La eternidad y el silencio

«El eterno silencio de estos espacios infinitos me aterra»

Actualizada 08:48

Sólo ese silencio de las galaxias debería importarnos. Y su paradójica maravilla. Hoy, 12 de julio de 2020, cuando el telescopio «James Webb», desde su órbita a un millón y medio de kilómetros de la Tierra, nos hizo llegar imágenes de recónditas galaxias que existieron en un universo de hace trece mil millones de años. Es difícil pensar eso. Imaginarlo, imposible. Pero es lo único que de verdad importa; lo único que debería importar al animal pensante que somos, que debiéramos ser: el prodigio de que, nosotros, ínfimos animales hablantes, hayamos podido dar luz a un proyecto tan en el límite de lo milagroso. Y que el silencio infinito nos haya podido ser interpretado. Y que esa interpretación nos sobreviva.

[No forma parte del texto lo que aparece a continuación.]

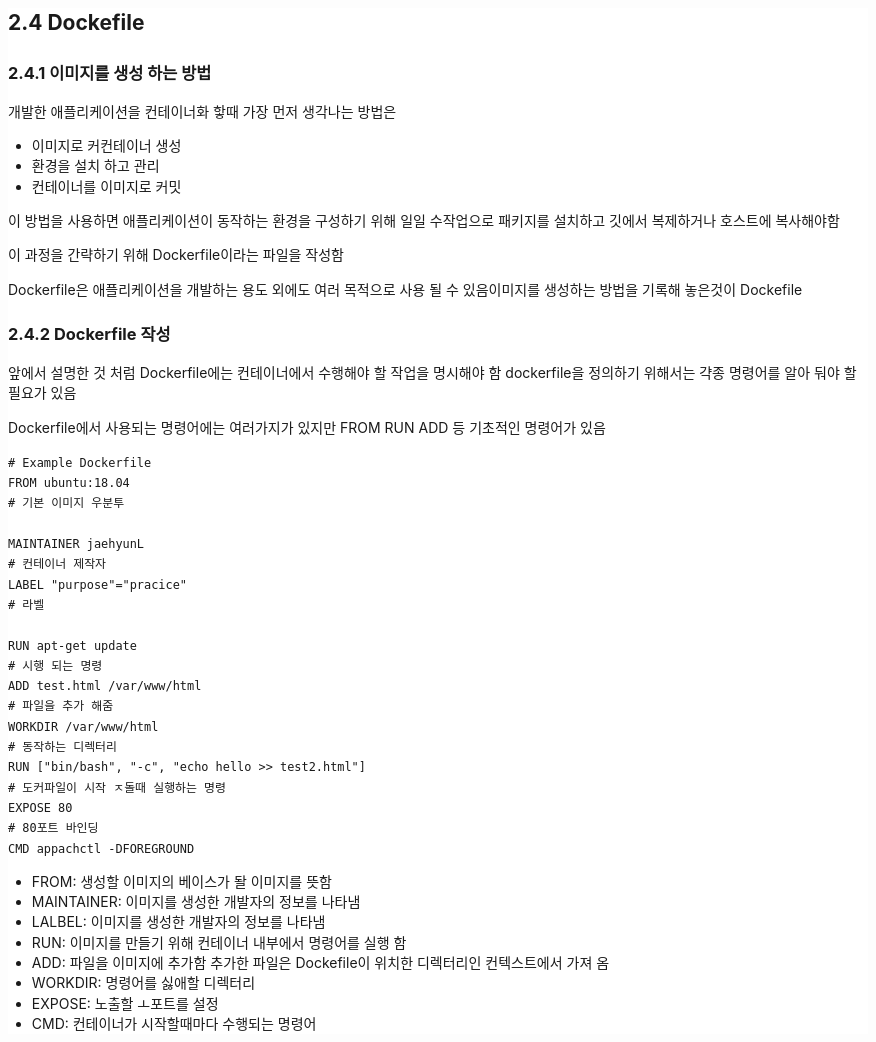 ## 2.4 Dockefile

### 2.4.1 이미지를 생성 하는 방법

개발한 애플리케이션을 컨테이너화 핳때 가장 먼저 생각나는 방법은

- 이미지로 커컨테이너 생성
- 환경을 설치 하고 관리
- 컨테이너를 이미지로 커밋

이 방법을 사용하면 애플리케이션이 동작하는 환경을 구성하기 위해 일일 수작업으로 패키지를 설치하고 깃에서 복제하거나 호스트에 복사해야함 

이 과정을 간략하기 위해 Dockerfile이라는 파일을 작성함

Dockerfile은 애플리케이션을 개발하는 용도 외에도 여러 목적으로 사용 될 수 있음이미지를 생성하는 방법을 기록해 놓은것이 Dockefile 

### 2.4.2 Dockerfile 작성

앞에서 설명한 것 처럼 Dockerfile에는 컨테이너에서 수행해야 할 작업을 명시해야 함 dockerfile을 정의하기 위해서는 갹종 명령어를 알아 둬야 할 필요가 있음

Dockerfile에서 사용되는 명령어에는 여러가지가 있지만 FROM RUN ADD 등 기초적인 명령어가 있음

```docker
# Example Dockerfile
FROM ubuntu:18.04 
# 기본 이미지 우분투 

MAINTAINER jaehyunL
# 컨테이너 제작자
LABEL "purpose"="pracice"
# 라벨 

RUN apt-get update
# 시행 되는 명령
ADD test.html /var/www/html
# 파일을 추가 해줌
WORKDIR /var/www/html
# 동작하는 디렉터리
RUN ["bin/bash", "-c", "echo hello >> test2.html"]
# 도커파일이 시작 ㅈ돌때 실행하는 명령
EXPOSE 80
# 80포트 바인딩
CMD appachctl -DFOREGROUND 
```

- FROM: 생성할 이미지의 베이스가 돨 이미지를 뜻함
- MAINTAINER: 이미지를 생성한 개발자의 정보를 나타냄
- LALBEL: 이미지를 생성한 개발자의 정보를 나타냄
- RUN: 이미지를 만들기 위해 컨테이너 내부에서 명령어를 실행 함
- ADD: 파일을 이미지에 추가함 추가한 파일은 Dockefile이 위치한 디렉터리인 컨텍스트에서 가져 옴
- WORKDIR: 명령어를 싫애할 디렉터리
- EXPOSE: 노출할 ㅗ포트를 설정
- CMD: 컨테이너가 시작할때마다 수행되는 명령어

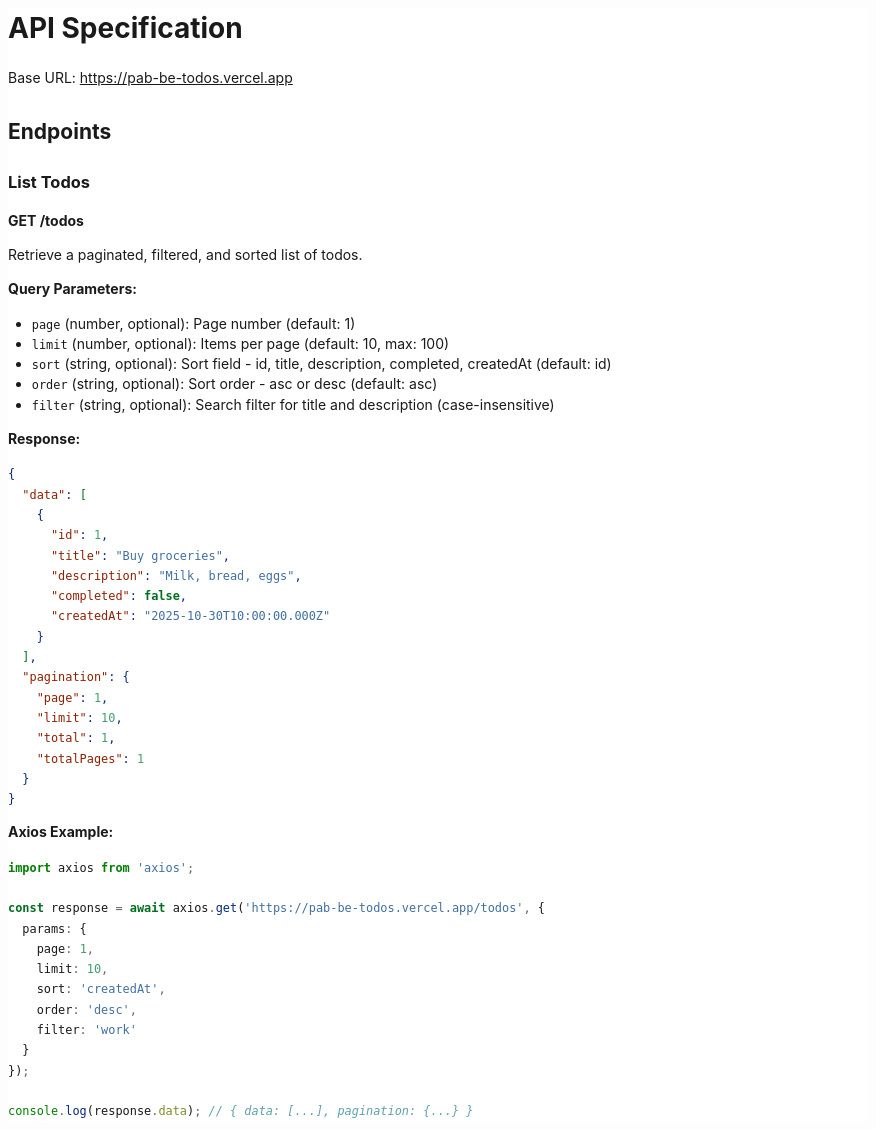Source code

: # API Specification

Base URL: https://pab-be-todos.vercel.app

## Endpoints

### List Todos
**GET /todos**

Retrieve a paginated, filtered, and sorted list of todos.

**Query Parameters:**
- `page` (number, optional): Page number (default: 1)
- `limit` (number, optional): Items per page (default: 10, max: 100)
- `sort` (string, optional): Sort field - id, title, description, completed, createdAt (default: id)
- `order` (string, optional): Sort order - asc or desc (default: asc)
- `filter` (string, optional): Search filter for title and description (case-insensitive)

**Response:**
```json
{
  "data": [
    {
      "id": 1,
      "title": "Buy groceries",
      "description": "Milk, bread, eggs",
      "completed": false,
      "createdAt": "2025-10-30T10:00:00.000Z"
    }
  ],
  "pagination": {
    "page": 1,
    "limit": 10,
    "total": 1,
    "totalPages": 1
  }
}
```

**Axios Example:**
```typescript
import axios from 'axios';

const response = await axios.get('https://pab-be-todos.vercel.app/todos', {
  params: {
    page: 1,
    limit: 10,
    sort: 'createdAt',
    order: 'desc',
    filter: 'work'
  }
});

console.log(response.data); // { data: [...], pagination: {...} }
```
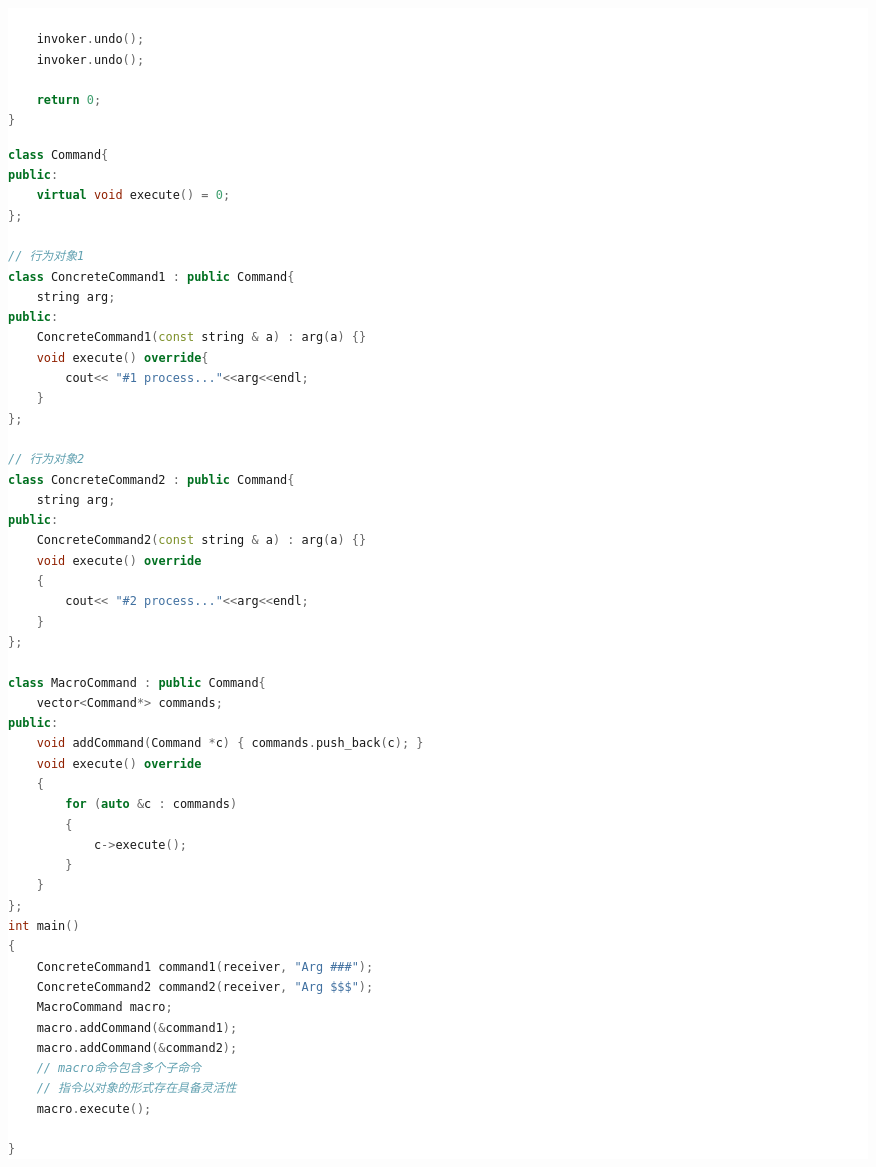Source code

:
 ```c++

    invoker.undo();
    invoker.undo();

    return 0;
}
```



```c++
class Command{
public:
    virtual void execute() = 0;
};

// 行为对象1
class ConcreteCommand1 : public Command{
    string arg;
public:
    ConcreteCommand1(const string & a) : arg(a) {}
    void execute() override{
        cout<< "#1 process..."<<arg<<endl;
    }
};

// 行为对象2
class ConcreteCommand2 : public Command{
    string arg;
public:
    ConcreteCommand2(const string & a) : arg(a) {}
    void execute() override
    {
        cout<< "#2 process..."<<arg<<endl;
    }
};

class MacroCommand : public Command{
    vector<Command*> commands;
public:
    void addCommand(Command *c) { commands.push_back(c); }
    void execute() override
    {
        for (auto &c : commands)
        {
            c->execute();
        }
    }
};
int main()
{
    ConcreteCommand1 command1(receiver, "Arg ###");
    ConcreteCommand2 command2(receiver, "Arg $$$");
    MacroCommand macro;
    macro.addCommand(&command1);
    macro.addCommand(&command2);
    // macro命令包含多个子命令
    // 指令以对象的形式存在具备灵活性
    macro.execute();

}
```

A nosotros, tan precarios.

Sólo eso debiera hoy existir. Y, sin embargo, en la Carrera de San Jerónimo y mientras las imágenes del «James Webb» se abren camino por el millón y medio de kilómetros de lejanía y los trece mil millones de años de intemporalidad, nosotros, frágiles juncos pensantes, habremos de resignarnos a escuchar el vocerío inane de los que esgrimen, desde el Congreso de los Diputados, las más hueras retóricas salvacionistas con el solo objeto de salvar su sueldo y sus privilegios. Charlatanería, para encubrir lo real: un país destruido, una economía en escombros, una dignidad ciudadana pisoteada: de eso debiera rendir cuentas el más cínico presidente de la España democrática. Pero de nada de eso dará justificación. Nada de eso lo moverá a emprender el litúrgico seppuku que hubiera tentado a gobernantes de tiempos menos sórdidos. Sólo mentiras, sólo mentiras, sólo… mentiras.

Atendamos a la infinita belleza del «James Webb». Y a los perdidos universos que él nos muestra millones de años después de haber desaparecido: como habrá de desaparecer el nuestro. Sobrevivirá la inteligencia. Dejemos que ponga el bello consuelo de sus imágenes silenciosas. Hagamos un paréntesis en el ruido horrible que nos llega desde la Carrera de San Jerónimo. Y, en ese silencio y en esa belleza, evoquemos la precisión poética del axioma que Alanus de Insulis dice, allá por el año 1179, haber leído en el legendario Hermes Trismegisto, y al cual Pascal facetará, en el siglo XVII, su geométrica talla de diamante: «Todo este mundo visible no es más que un trazo imperceptible en el amplio seno de la naturaleza. Ninguna idea se aproxima a ello, ya podemos inflar nuestras concepciones más allá de los espacios imaginables, no alumbramos más que átomos al precio de la realidad de las cosas. Es una esfera infinita, cuyo centro está en todas partes, cuya circunferencia en ninguna».

En uno de esos innumerables centros, una mínima máquina humana ha empezado a transmitirnos hoy imágenes del infinito: del infinito espacio y del aún más infinito tiempo. Nada es comparable a esa maravilla. Mientras los charlatanes, en la Carrera de San Jerónimo se burlan de nosotros. Olvidémoslos. Por una vez, dejémonos absorber por lo bello. Pero en el manuscrito del matemático francés hay una palabra tachada. Justo después de esfera: «aterradora». Lo bello y lo terrible se espejean. Desde los 13.000 millones de años cuya imagen una máquina prodigiosa ha recuperado para nosotros.

«El eterno silencio de esos espacios infinitos me aterra».